O’ushj Dialambaqa Direktur PKSPD (Pusat Kajian Strategis Pembangunan Daerah) (Foto.Red)

Masih menurut Direktur PKSPD, secara informal sudah mengusulkan dan atau menyampaikan kepada Bappeda bahwa kita harus memulai refresh data dan bekerja berdasarkan basis data sehingga kebijakannya tidak menjadi kacau balau seperti sekarang karena semua data berbasis asumsi, termasuk data untuk yang terkena dampak, DTKSnya tidak valid, dan termasuk semua data. Salah seorang yang penting dalam Bappeda secara informal yang saya diskusikan itu sepakat dan setuju untuk memulai data dari nol lagi biar ke depannya kebijakan menjadi strategis dan tidak salah arah.

Dan yang lebih dengan langkah penyekatan jalan justru mengakibatkan adanya penumpukan kendaraan yang lalu lalang dan lalu lalang yang tidak pakai masker menjelang sore atau maghrib. Langkah penyekatan jalan justru menjadi potensi yang efektif penyebaran covid sehingga harus dihentikan.

Tadi pagi sekitar jam 10an di Pos jaga Bunderan Kijang juga  ada oknum Penegak hukum yang tidak pakai masker dan itu jelas memberi contoh yang buruk, belum lagi duduk bertiga tanpa mengindahkan physical distancing. Ya geli saja melihatnya.

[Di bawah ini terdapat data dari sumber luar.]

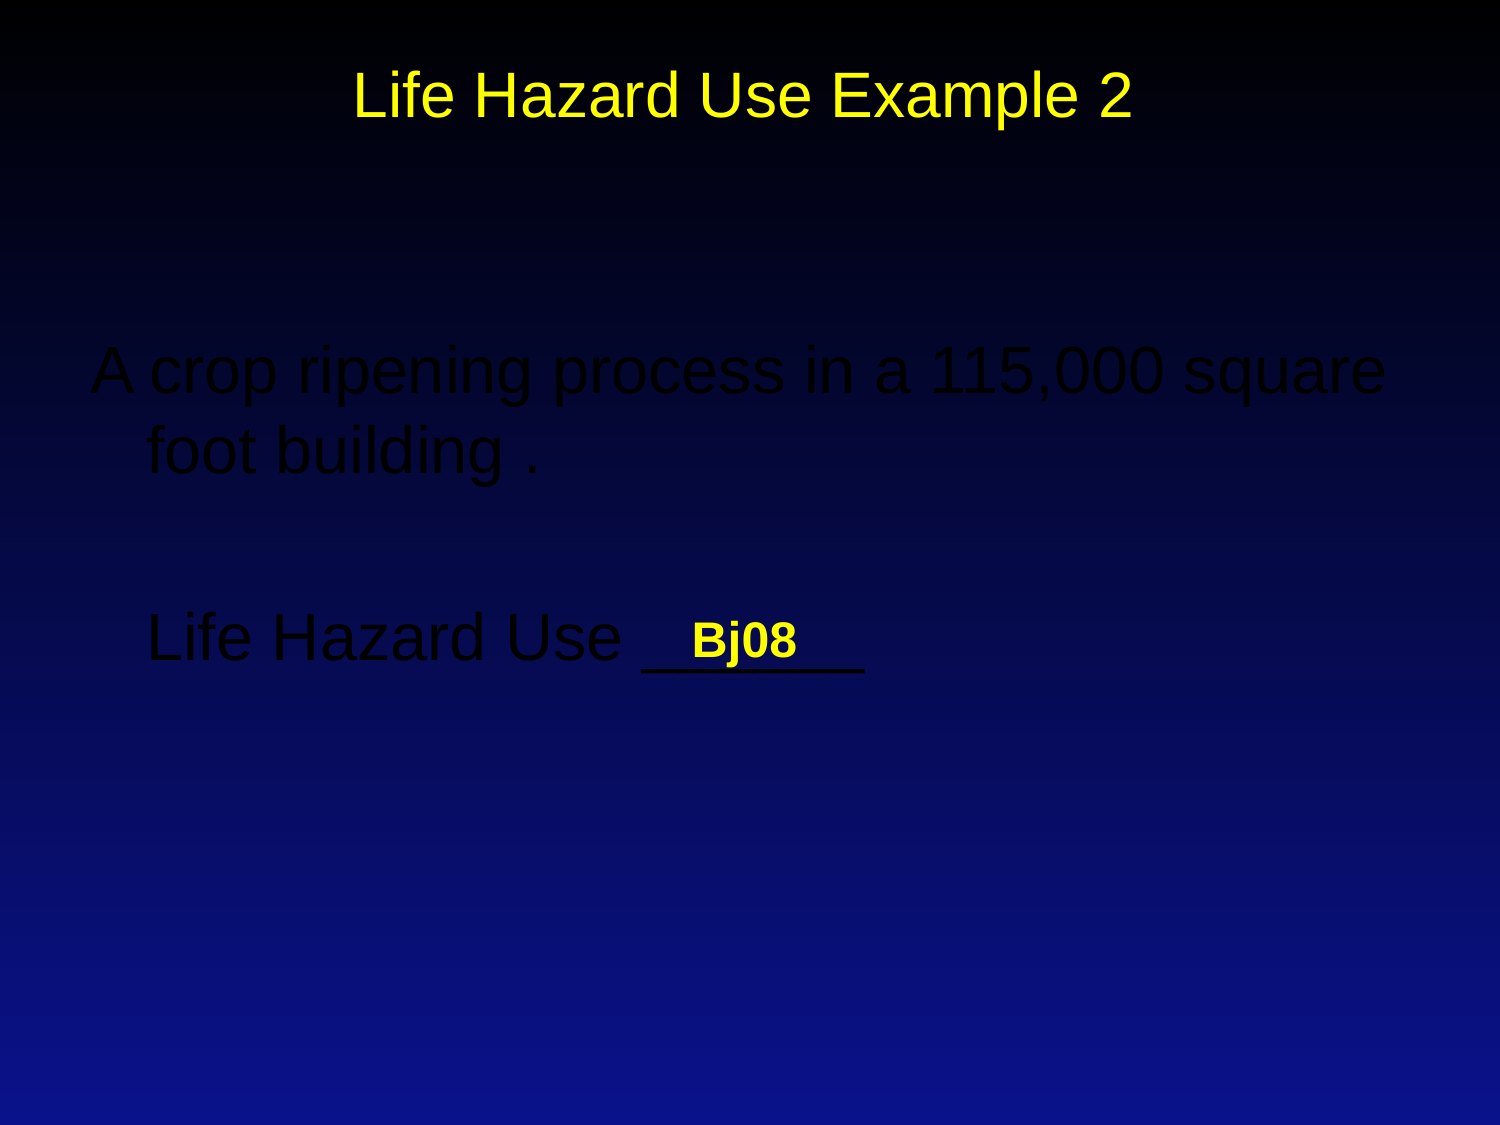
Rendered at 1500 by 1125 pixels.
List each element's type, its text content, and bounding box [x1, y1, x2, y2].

text_box Bj08 [676, 599, 813, 675]
list A crop ripening process in a 115,000 square foot building . Life Hazard Use ______ [75, 319, 1425, 1006]
title Life Hazard Use Example 2 [125, 45, 1363, 138]
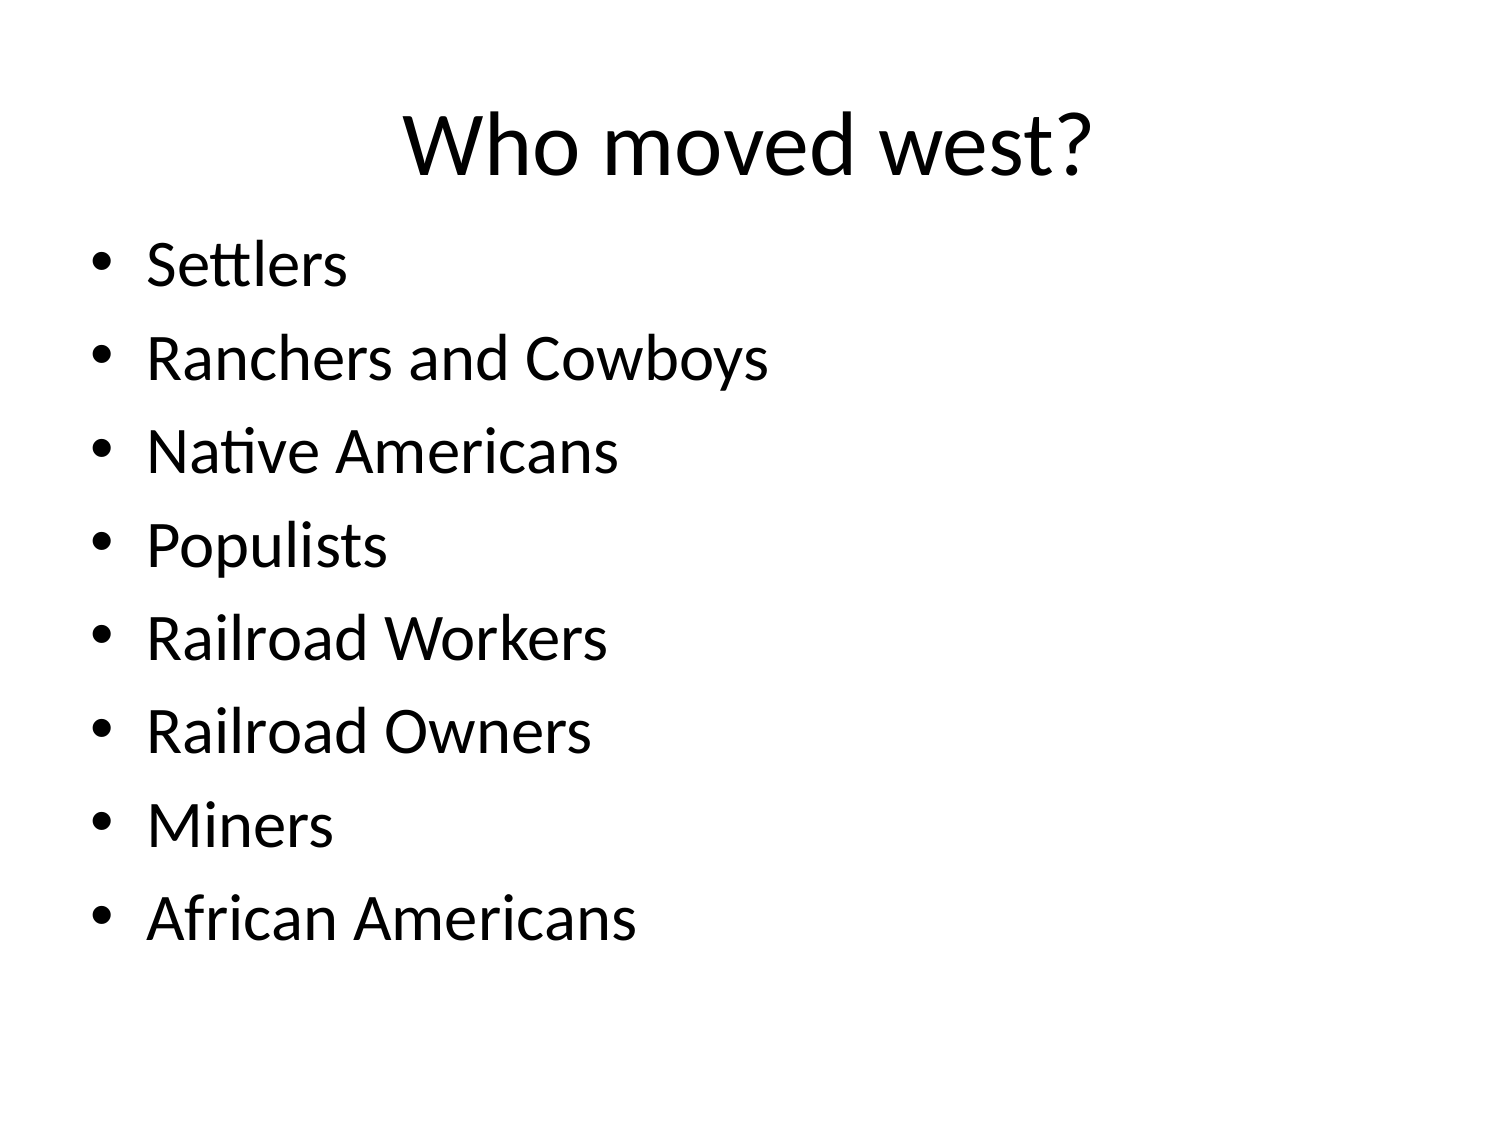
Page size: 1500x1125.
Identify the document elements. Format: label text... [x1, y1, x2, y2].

title Who moved west? [75, 45, 1425, 212]
list Settlers Ranchers and Cowboys Native Americans Populists Railroad Workers Railroad Owners Miners African Americans [75, 212, 1425, 1075]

“Sore tadi saya mendengar pengumuman yang dikumandang dari masjid dan mushola di perumahan Griya Ayu Singajaya bahwa telah disepati oleh MUI mulai malam ini dan seterusnya diperbolehkan untuk melaksanakan Taraweh dan Jumatan, tentu termasuk sholat Idul fitri dan lainnya. Nah jika seperti itu perlakuannya tanpa mempertimbangkan mana zona merah, kuning dan hijau, ya buat apa ada PSBB yang menelan 51 milyar lebih belum dari APBN untuk yang terkena dampak. Jika begitu, ya sudah buat apa diberlakukan PSBB,” ujar Oo, Kamis (21/5/2020) pukul 18: 08 WIB.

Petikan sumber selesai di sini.